===== TEXTAUSZUG

PARALLELENMighty No. 9 ist sowas wie der spirituelle Nachfolger der Mega-Man-Spiele. So wird es jedenfalls allgemeinhin immer gesagt. Und in der Tat hat Mighty No. 9 eine ganze Menge mit dem Blue Bomber gemeinsam. Angefangen beim Intro bis hin zum Gameplay. So kommt es, dass 8 Roboter plötzlich durchdrehen und alles ins Chaos stürzen. Die Seriennummern dieser Roboter lauten Might No. 1, Might No. 2, Might No. 3... ...bis hin zu Might No. 8. Trotzdem haben sie auch Codenamen, wie Pyrogen, Battalion oder Countershade. Alle 8 Roboter haben dabei ihnen eigene Themen, wie Feuer, Eis, Militär.
In der Gestalt von Beck, dessen Seriennummer Might No. 9 lautet, müssen wir nun die anderen 8 Mighty Robots besiegen, und sie damit sozusagen wieder zur Vernunft bringen. Also durchqueren wir, nachdem wir einen Tutorial-Level absolviert haben, in beliebiger Reihenfolge jeden der 8 Bot-Level, an dessen Ende einer der Mighty Robots wartet. Ist dieser besiegt, erhalten wir seine Waffe, die somit zu unserer neuen Spezialfähigkeit wird. Wir können dann im Laufe der Zeit Elektroschocks von uns geben, mit dem Schwert um uns herumwirbeln, Bomben platzieren und sie dann (auf Buttondruck) zur Detonation bringen und so weiter und so fort, was uns einige Gegner schneller besiegen lässt, wenn wir wissen, gegen was sie besonders anfällig sind. Und haben wir irgendwann alle Mighty Robots erledigt, folgen natürlich noch ein paar End-Boss-Stages.

==========

Schreiben Sie aus dem Textauszug über Mighty No. 9 den Abschnitt von „In der Gestalt“ bis „ein paar End-Boss-Stages.“ wortgetreu ab. Die Datensätze sind eigenständiges Material ohne Bezug zum Textauszug.

===== DATENSÄTZE

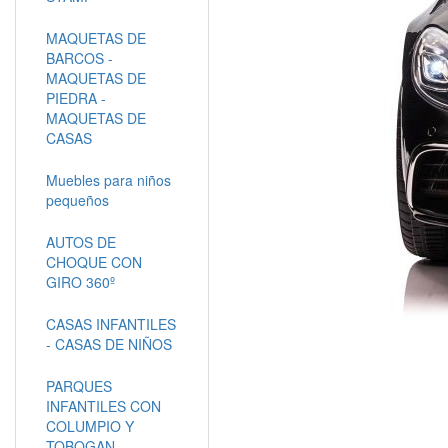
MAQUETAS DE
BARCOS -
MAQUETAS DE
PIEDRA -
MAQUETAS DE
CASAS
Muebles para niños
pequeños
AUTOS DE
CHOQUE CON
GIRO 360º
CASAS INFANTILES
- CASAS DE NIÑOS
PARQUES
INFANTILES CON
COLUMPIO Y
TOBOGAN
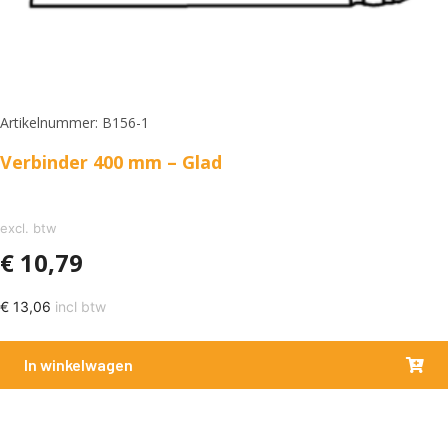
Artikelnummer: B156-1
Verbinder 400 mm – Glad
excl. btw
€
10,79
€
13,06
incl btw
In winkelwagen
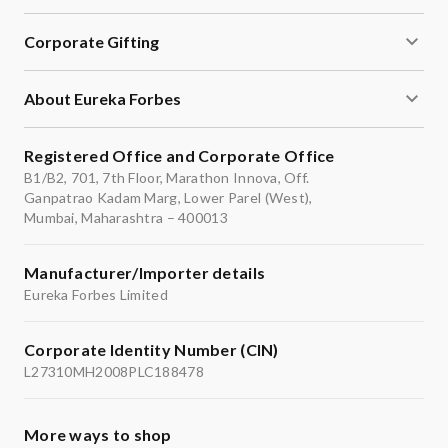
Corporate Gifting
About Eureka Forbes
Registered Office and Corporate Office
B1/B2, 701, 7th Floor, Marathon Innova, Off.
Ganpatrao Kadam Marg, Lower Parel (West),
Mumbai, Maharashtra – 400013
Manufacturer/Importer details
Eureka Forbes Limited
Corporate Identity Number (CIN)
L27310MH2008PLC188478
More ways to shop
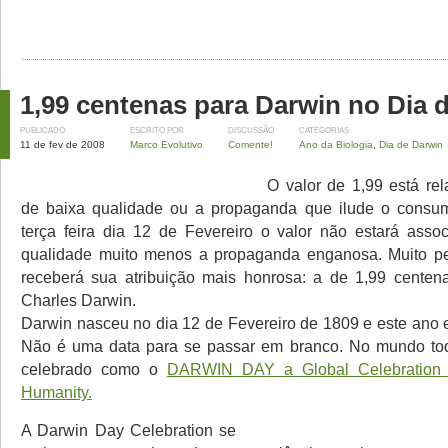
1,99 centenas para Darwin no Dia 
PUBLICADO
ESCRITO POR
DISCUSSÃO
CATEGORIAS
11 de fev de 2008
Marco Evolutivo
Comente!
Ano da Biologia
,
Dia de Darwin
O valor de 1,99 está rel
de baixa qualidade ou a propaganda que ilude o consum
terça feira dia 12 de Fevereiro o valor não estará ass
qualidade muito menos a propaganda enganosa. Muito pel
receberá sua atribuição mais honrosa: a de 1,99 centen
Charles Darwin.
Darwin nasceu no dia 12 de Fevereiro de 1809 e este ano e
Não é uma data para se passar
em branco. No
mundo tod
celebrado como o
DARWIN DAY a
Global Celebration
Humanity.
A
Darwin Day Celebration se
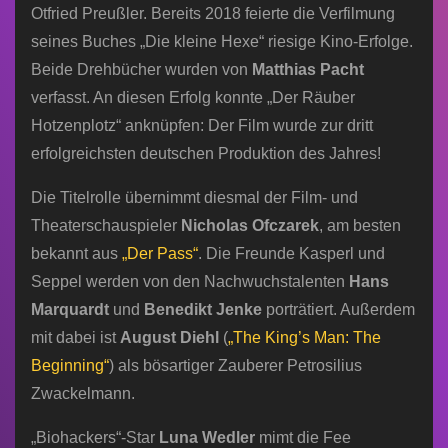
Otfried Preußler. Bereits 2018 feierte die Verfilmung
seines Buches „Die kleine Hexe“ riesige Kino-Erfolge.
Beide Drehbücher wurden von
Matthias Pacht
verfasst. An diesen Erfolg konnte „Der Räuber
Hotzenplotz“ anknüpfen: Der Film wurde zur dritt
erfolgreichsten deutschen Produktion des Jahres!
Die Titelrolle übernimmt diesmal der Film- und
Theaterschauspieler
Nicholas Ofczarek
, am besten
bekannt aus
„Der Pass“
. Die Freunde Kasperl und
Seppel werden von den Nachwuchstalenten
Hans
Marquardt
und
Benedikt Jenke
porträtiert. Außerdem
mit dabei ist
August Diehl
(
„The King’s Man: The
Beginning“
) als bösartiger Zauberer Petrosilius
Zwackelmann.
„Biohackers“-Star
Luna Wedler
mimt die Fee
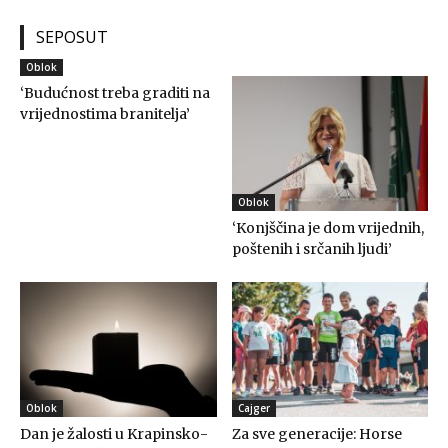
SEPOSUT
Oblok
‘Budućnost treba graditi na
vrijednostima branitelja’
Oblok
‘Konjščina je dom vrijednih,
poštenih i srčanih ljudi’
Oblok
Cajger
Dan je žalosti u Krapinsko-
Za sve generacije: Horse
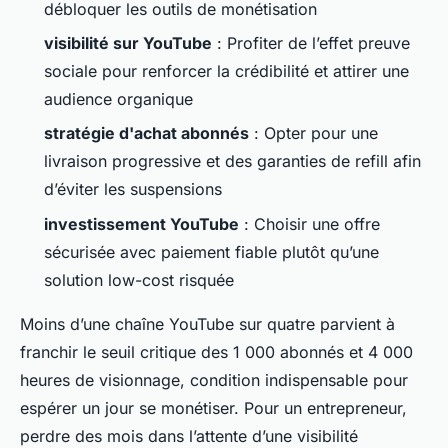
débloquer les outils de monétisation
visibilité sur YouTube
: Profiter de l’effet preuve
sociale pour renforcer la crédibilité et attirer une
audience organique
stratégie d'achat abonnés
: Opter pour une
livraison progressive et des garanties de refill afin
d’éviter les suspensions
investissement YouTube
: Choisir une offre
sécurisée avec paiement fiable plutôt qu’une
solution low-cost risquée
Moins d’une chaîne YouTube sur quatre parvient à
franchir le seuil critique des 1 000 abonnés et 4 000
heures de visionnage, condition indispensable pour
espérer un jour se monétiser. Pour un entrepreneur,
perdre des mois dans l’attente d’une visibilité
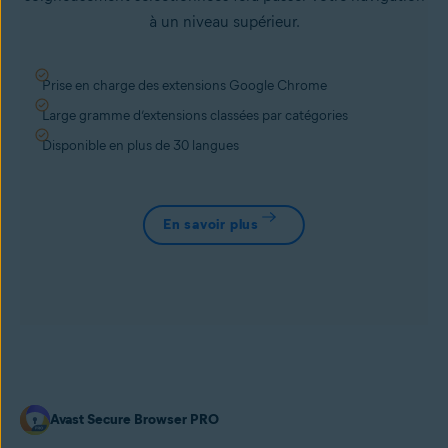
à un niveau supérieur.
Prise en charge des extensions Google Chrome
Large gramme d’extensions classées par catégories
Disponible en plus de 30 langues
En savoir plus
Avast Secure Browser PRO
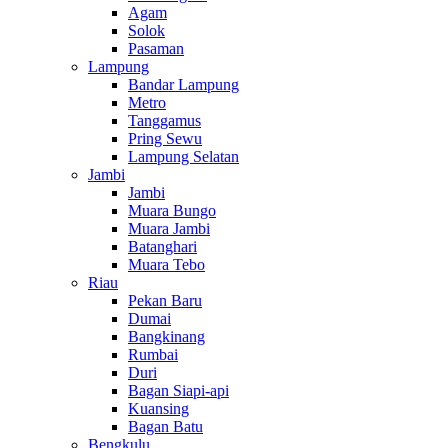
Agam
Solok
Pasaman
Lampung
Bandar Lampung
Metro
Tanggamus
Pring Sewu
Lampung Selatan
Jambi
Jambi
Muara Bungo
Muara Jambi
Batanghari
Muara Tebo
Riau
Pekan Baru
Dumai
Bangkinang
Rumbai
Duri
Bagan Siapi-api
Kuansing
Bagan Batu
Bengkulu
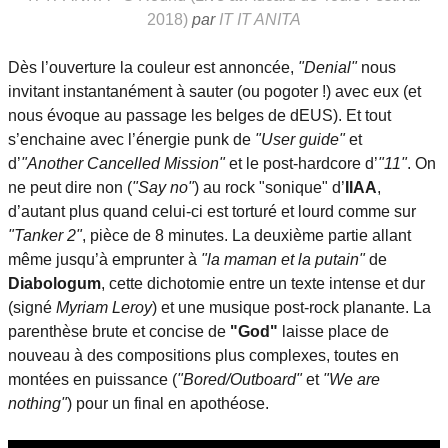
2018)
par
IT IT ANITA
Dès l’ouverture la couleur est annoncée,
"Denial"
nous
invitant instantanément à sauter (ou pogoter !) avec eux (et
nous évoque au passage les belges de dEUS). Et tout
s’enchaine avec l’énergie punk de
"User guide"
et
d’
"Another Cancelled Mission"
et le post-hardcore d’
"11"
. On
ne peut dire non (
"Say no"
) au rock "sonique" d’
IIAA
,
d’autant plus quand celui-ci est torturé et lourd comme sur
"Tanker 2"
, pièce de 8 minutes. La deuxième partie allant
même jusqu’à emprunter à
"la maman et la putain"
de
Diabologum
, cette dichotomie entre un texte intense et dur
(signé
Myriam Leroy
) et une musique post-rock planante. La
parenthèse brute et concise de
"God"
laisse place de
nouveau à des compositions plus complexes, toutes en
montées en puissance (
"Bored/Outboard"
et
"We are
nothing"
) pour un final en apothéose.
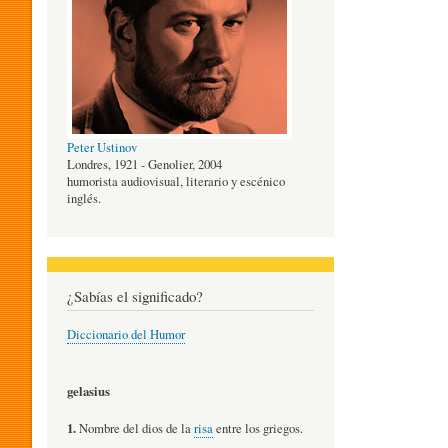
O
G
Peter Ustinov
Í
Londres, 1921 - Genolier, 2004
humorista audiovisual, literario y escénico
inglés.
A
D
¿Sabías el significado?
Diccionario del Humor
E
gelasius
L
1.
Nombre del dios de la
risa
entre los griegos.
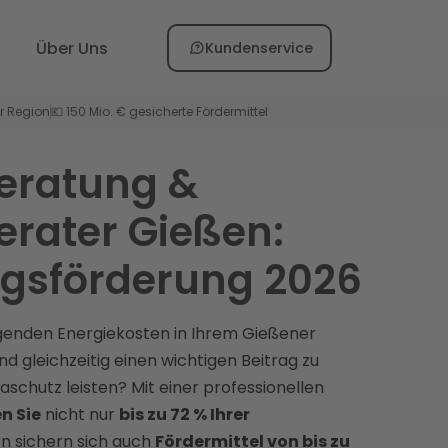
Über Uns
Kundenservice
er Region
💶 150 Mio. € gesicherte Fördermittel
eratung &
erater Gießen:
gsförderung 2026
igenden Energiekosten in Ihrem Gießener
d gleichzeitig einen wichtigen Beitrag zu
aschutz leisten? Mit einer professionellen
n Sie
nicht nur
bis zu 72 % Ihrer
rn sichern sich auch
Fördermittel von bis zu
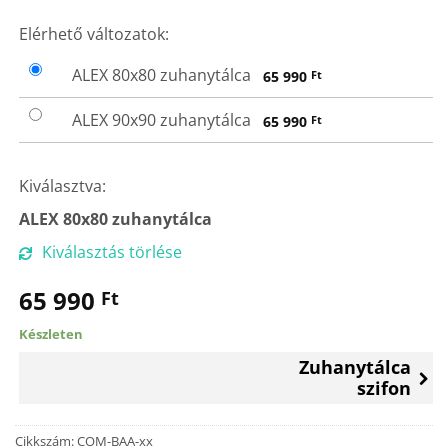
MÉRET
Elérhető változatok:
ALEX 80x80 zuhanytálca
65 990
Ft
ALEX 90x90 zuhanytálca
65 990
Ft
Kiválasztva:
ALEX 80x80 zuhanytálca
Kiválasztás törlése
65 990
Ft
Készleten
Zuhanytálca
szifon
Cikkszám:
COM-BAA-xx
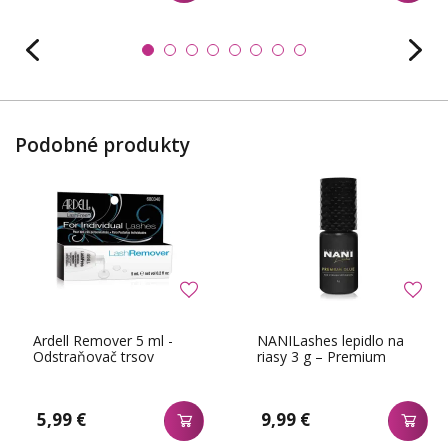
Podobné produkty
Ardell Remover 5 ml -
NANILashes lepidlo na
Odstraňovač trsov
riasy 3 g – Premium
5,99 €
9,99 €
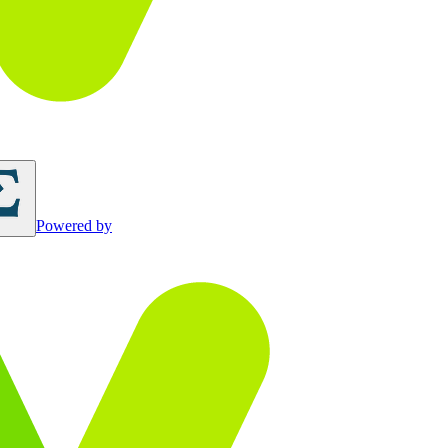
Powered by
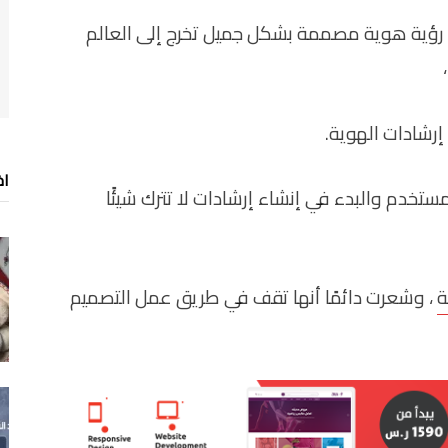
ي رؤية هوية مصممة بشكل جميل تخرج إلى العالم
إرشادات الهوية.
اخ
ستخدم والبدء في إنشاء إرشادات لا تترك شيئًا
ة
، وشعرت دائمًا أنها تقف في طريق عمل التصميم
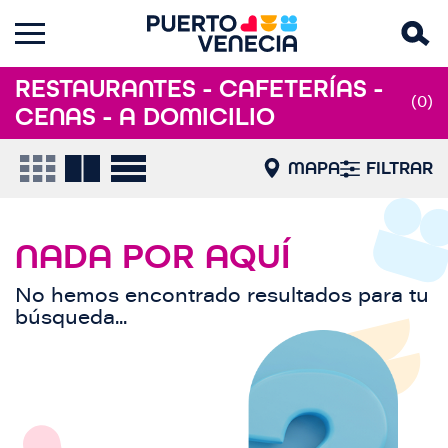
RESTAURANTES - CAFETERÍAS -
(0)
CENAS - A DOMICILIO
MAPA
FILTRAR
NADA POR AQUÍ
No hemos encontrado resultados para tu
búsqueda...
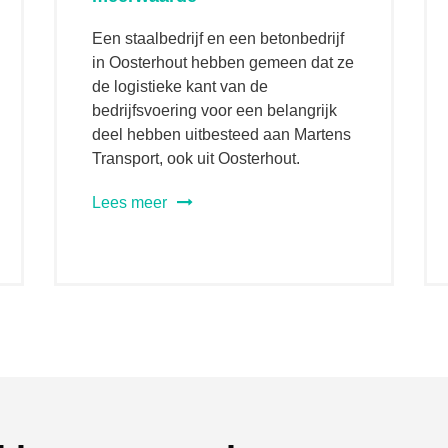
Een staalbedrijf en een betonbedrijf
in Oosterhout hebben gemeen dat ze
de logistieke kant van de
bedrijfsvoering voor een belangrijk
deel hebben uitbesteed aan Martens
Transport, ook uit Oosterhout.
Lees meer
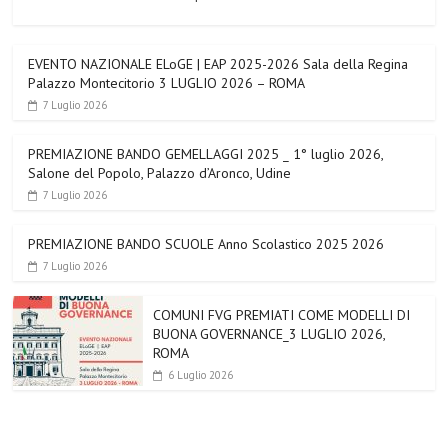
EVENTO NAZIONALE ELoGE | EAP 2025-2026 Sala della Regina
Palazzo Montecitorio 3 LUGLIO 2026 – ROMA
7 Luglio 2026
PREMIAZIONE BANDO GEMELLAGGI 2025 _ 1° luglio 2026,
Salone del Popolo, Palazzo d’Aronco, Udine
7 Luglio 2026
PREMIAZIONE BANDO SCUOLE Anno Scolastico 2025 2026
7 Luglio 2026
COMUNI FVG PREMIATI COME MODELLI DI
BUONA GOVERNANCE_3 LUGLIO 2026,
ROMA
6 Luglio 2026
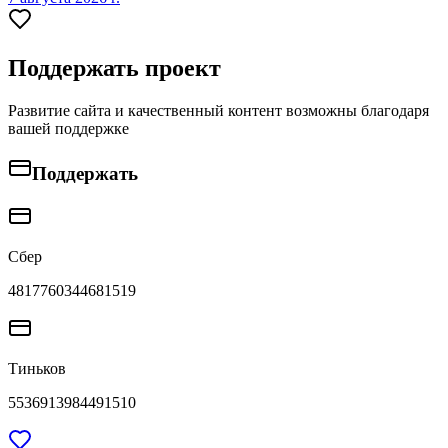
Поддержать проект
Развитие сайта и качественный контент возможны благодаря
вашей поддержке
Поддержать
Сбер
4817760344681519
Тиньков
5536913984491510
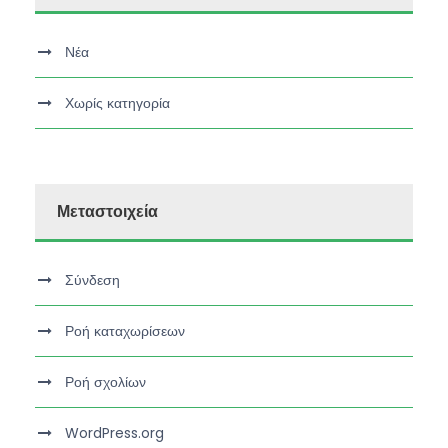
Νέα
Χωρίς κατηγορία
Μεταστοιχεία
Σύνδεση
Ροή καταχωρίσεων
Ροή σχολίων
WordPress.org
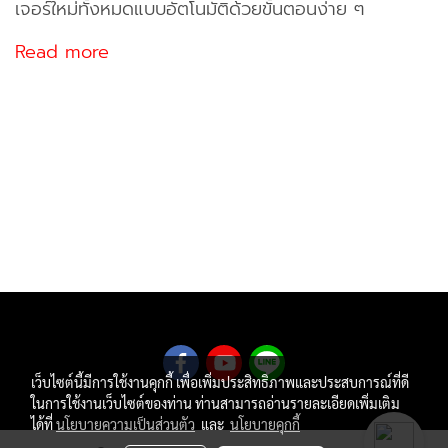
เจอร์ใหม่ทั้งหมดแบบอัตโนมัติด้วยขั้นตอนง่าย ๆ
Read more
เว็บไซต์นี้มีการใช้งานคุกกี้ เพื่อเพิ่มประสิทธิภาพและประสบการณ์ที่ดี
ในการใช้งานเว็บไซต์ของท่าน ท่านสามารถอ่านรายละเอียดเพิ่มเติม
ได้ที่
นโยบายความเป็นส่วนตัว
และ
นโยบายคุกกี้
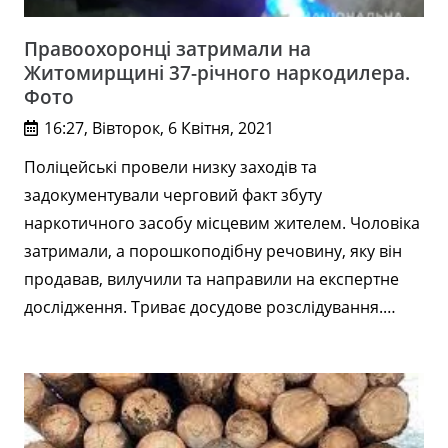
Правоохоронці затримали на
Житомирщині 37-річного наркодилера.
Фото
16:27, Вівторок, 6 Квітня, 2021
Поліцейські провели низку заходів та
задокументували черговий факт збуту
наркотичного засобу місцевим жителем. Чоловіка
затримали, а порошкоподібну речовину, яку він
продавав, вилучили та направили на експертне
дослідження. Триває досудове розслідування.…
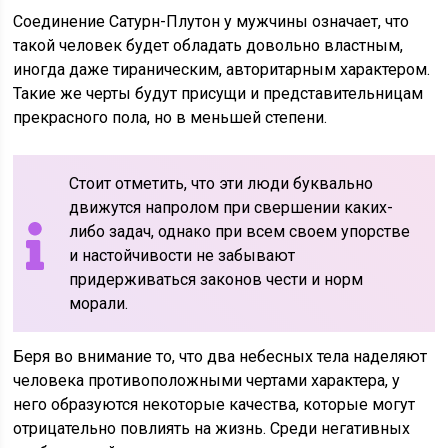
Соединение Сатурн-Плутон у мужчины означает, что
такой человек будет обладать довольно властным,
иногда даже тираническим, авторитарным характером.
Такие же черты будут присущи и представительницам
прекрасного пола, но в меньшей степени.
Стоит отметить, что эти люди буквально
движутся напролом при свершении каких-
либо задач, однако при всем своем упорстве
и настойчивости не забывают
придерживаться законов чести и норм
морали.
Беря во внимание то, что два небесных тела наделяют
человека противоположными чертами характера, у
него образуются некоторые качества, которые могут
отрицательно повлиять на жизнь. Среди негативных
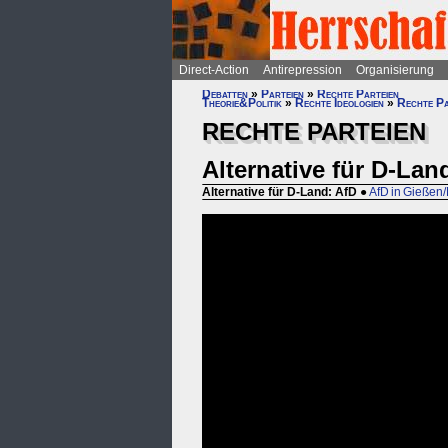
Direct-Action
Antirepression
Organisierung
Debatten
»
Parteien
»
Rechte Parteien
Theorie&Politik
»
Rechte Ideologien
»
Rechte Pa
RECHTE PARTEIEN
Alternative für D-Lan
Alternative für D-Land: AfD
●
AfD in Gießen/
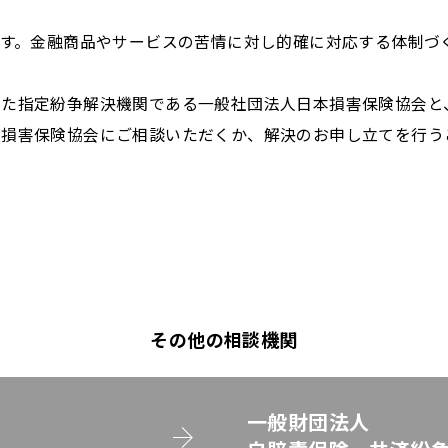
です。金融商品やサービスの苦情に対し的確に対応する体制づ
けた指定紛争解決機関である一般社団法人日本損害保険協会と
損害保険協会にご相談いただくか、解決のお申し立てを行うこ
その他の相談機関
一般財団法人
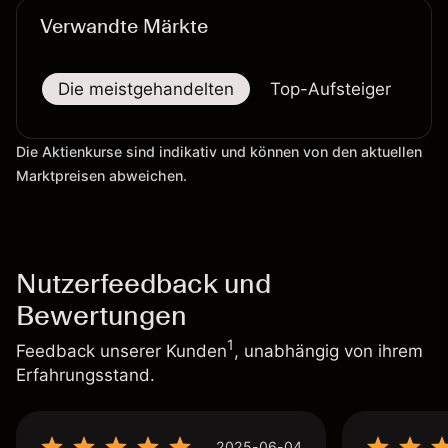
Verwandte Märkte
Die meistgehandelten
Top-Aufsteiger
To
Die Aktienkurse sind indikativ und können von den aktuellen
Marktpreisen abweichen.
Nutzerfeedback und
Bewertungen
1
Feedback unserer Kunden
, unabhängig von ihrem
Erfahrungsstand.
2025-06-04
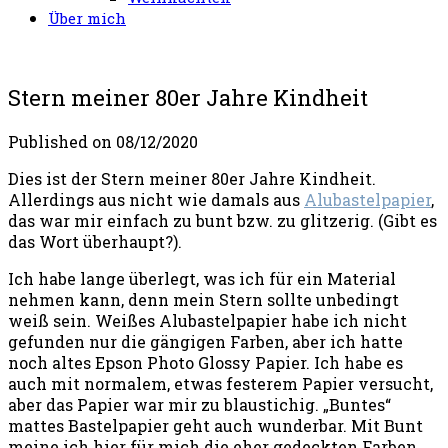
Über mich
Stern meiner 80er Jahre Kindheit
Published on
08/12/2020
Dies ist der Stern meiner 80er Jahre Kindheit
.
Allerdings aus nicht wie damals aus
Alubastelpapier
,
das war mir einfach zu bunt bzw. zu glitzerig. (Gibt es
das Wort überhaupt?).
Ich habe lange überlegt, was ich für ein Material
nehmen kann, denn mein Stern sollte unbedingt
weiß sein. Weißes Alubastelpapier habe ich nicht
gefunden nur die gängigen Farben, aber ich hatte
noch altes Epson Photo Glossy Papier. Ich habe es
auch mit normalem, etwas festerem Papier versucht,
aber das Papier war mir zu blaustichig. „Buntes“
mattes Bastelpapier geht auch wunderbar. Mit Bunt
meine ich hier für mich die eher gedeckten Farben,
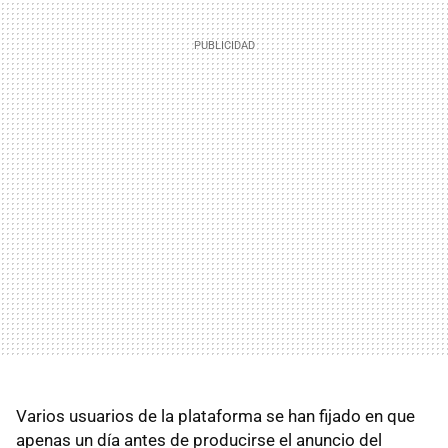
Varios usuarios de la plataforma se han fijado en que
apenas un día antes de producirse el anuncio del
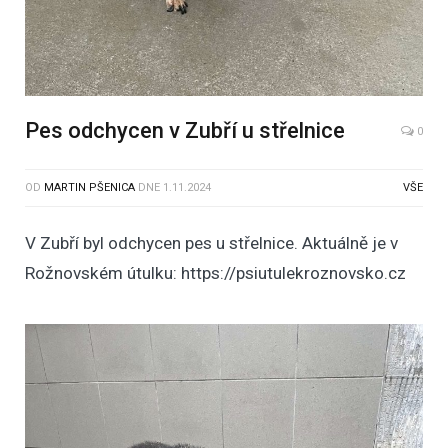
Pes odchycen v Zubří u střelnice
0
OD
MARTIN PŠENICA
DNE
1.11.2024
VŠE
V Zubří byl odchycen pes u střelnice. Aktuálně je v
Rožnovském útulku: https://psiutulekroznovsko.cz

==========

LÖSUNG DER AUFGABE:
In der Gestalt von Beck, dessen Seriennummer Might No. 9 lautet, müssen wir nun die anderen 8 Mighty Robots besiegen, und sie damit sozusagen wieder zur Vernunft bringen. Also durchqueren wir, nachdem wir einen Tutorial-Level absolviert haben, in beliebiger Reihenfolge jeden der 8 Bot-Level, an dessen Ende einer der Mighty Robots wartet. Ist dieser besiegt, erhalten wir seine Waffe, die somit zu unserer neuen Spezialfähigkeit wird. Wir können dann im Laufe der Zeit Elektroschocks von uns geben, mit dem Schwert um uns herumwirbeln, Bomben platzieren und sie dann (auf Buttondruck) zur Detonation bringen und so weiter und so fort, was uns einige Gegner schneller besiegen lässt, wenn wir wissen, gegen was sie besonders anfällig sind. Und haben wir irgendwann alle Mighty Robots erledigt, folgen natürlich noch ein paar End-Boss-Stages.